Letter IEDI n. 1155—Easing of industrial losses in Q2 2022
After four consecutive months of growth, something that had not occurred since the second half of 2020, the industry returned to the red in Jun'22, completely canceling out the gains of May’22. After discounting the seasonal effects, it registered -0.4% compared to the previous month and -0.5% in relation to the same period last year. As recent dynamism has been weak, there is always the risk of sign reversals.
Thus, according to IBGE data, the industry finished the first half of the year in a worse situation than it was in the same period of 2021. In Jan–Jun'22, the sector registered a 2.2% output decline, with all of its macro-sectors in the red as well as 69% of the 26 branches surveyed. At least for now, 2022 is not a year of industrial recovery.
This is because, although the control of the COVID-19 pandemic has favored the performance of not only the industry but of all sectors of the economy too, the obstacles to a more robust expansion remain very present, with: unemployment still high; inflationary pressures leading to increases in the base interest rate (Selic), not yet fully passed on to loan rates; recovery of services demand from higher-income households; remaining bottlenecks in productive chains, aggravated by the war in Ukraine; external and internal uncertainties, arising from this year's political-electoral scenario, etc.
In the first half of 2022, the indicators of industrial entrepreneurs’ confidence were, on average, below the levels of the same period of the last year, both in the CNI survey (-3%) and in the FGV survey (-8%). In the latter case, the indicator indicated pessimism in most of the months in question.
Despite the unsatisfactory trajectory, Q2'22 brought an important mitigation of losses. Industrial production was closer to stability than to a fall: -0.2% versus the same period last year. In Q1'22, the drop had been of 4.4%. Given that the extractive industry shrank 4.7% in Apr–Jun'22, this relative improvement was due to the evolution of manufacturing, which was able to leave the negative ground in which it was since mid-2021 and registered +0.4%.

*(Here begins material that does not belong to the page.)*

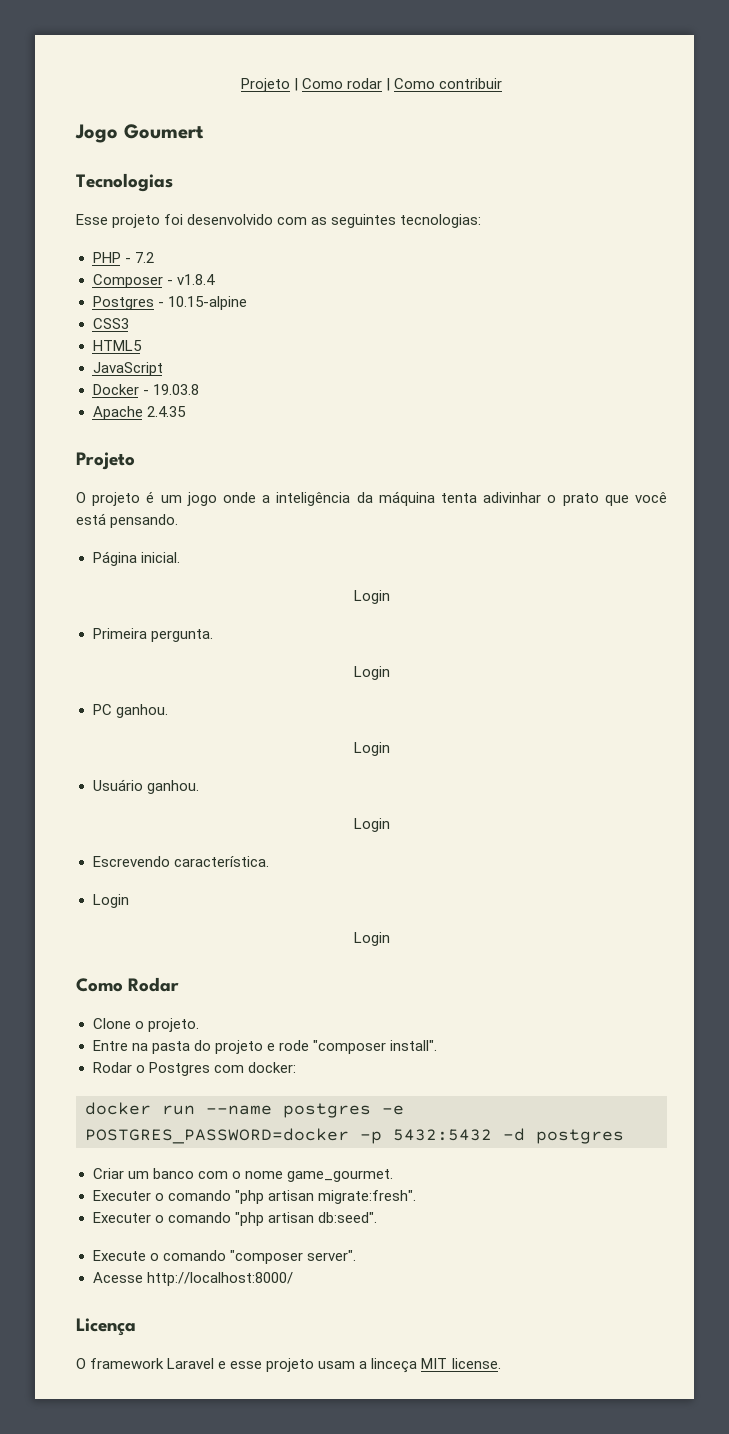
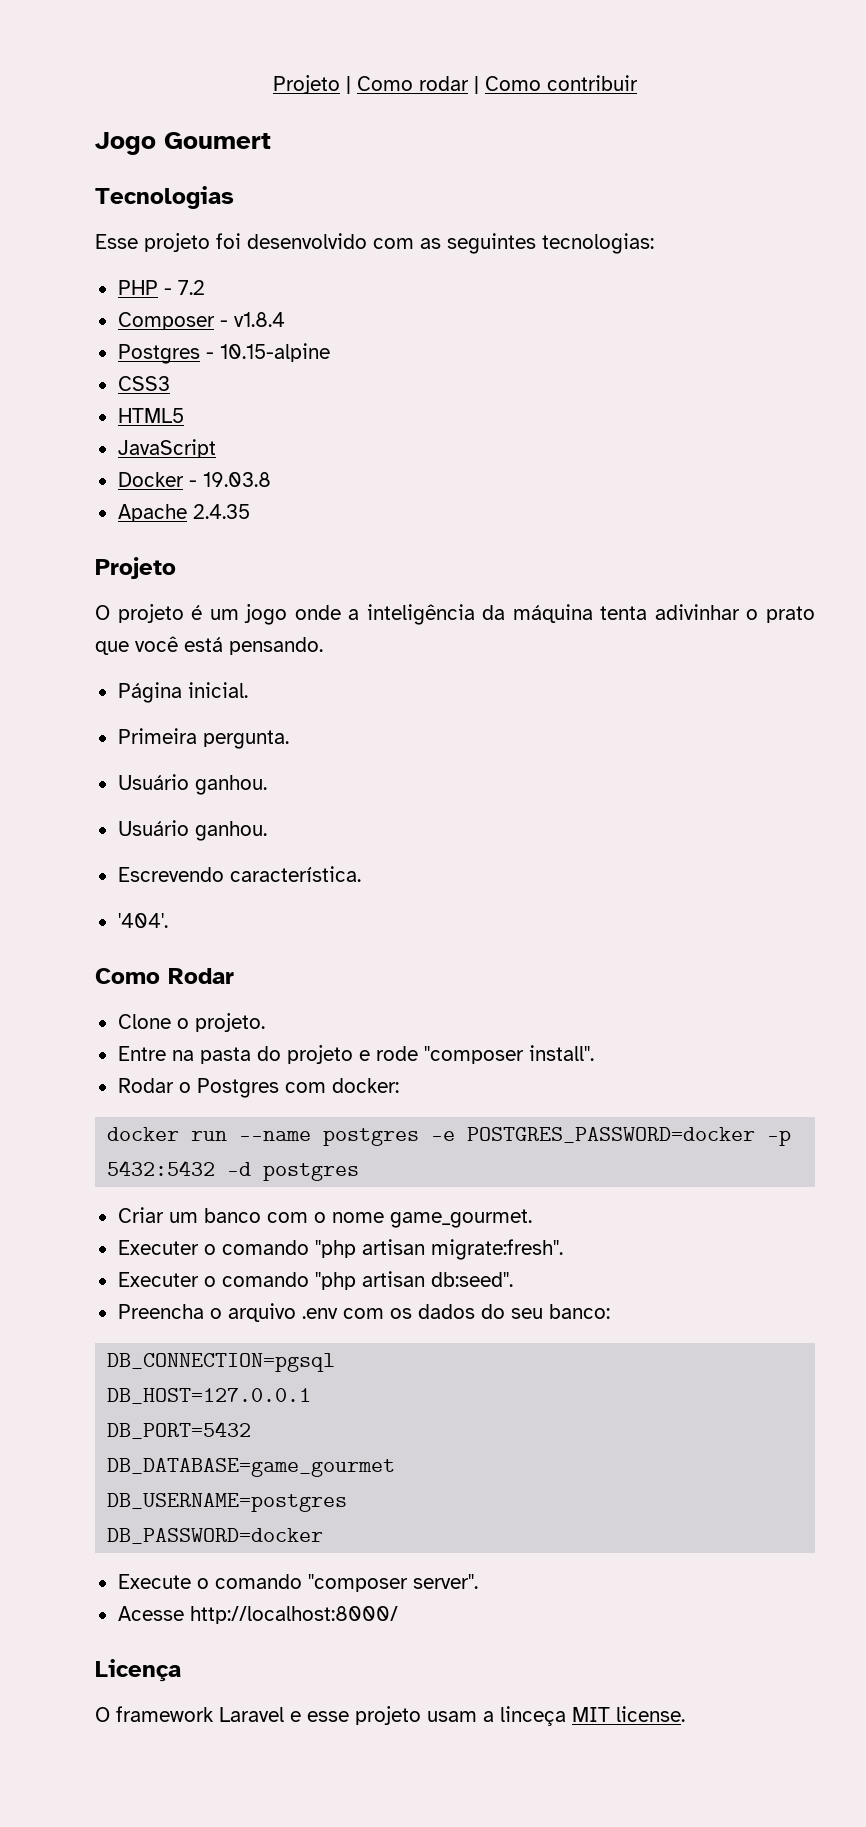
[353,590,390,604] // Login -> (248, 690) none
[353,666,390,680] [92,704,168,718] [353,742,390,756] [92,779,199,794] [353,818,390,832] // Login // PC ganhou. // Login // Usuário ganhou. // Login -> [117,774,267,795] [117,820,267,841] // Usuário ganhou. // Usuário ganhou.
[92,894,129,908] [353,932,390,946] Login // Login -> [117,913,168,928] '404'.
(377, 1217) none -> [117,1303,610,1322] [107,1353,336,1372] [107,1388,312,1404] [107,1421,252,1439] [107,1458,396,1477] [107,1493,348,1512] [107,1528,324,1544] // Preencha o arquivo .env com os dados do seu banco: // DB_CONNECTION=pgsql // DB_HOST=127.0.0.1 // DB_PORT=5432 // DB_DATABASE=game_gourmet // DB_USERNAME=postgres // DB_PASSWORD=docker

Based on the IBGE survey, the IEDI analyzed manufacturing "from inside," disaggregating this part of the industry into 93 segments. From the study, it became clear that the return to positive results in Q2'22 reached a small minority of segments (14% or only 6% in net terms, since some left the positive ground and fell again) and also there was no great increase in the number of segments with strong growth (from 11 to 14 segments with double-digit rises).
None of this, however, compromised the broad movement of relative improvement from Q1'22 to Q2'22 (73% of segments). The determinant for this was a significant reduction in cases with profound losses in Q2'22. The number of segments with double-digit drops went from 47% of the 93 segments in Q1'22 to 26% in Q2'22.
Although this is undoubtedly a favorable aspect, relative improvement did not mean growth in the vast majority of cases. In addition, it is also important to note that practically ¼ of the manufacturing industry remained in a very serious situation, with interannual losses more severe than -10%.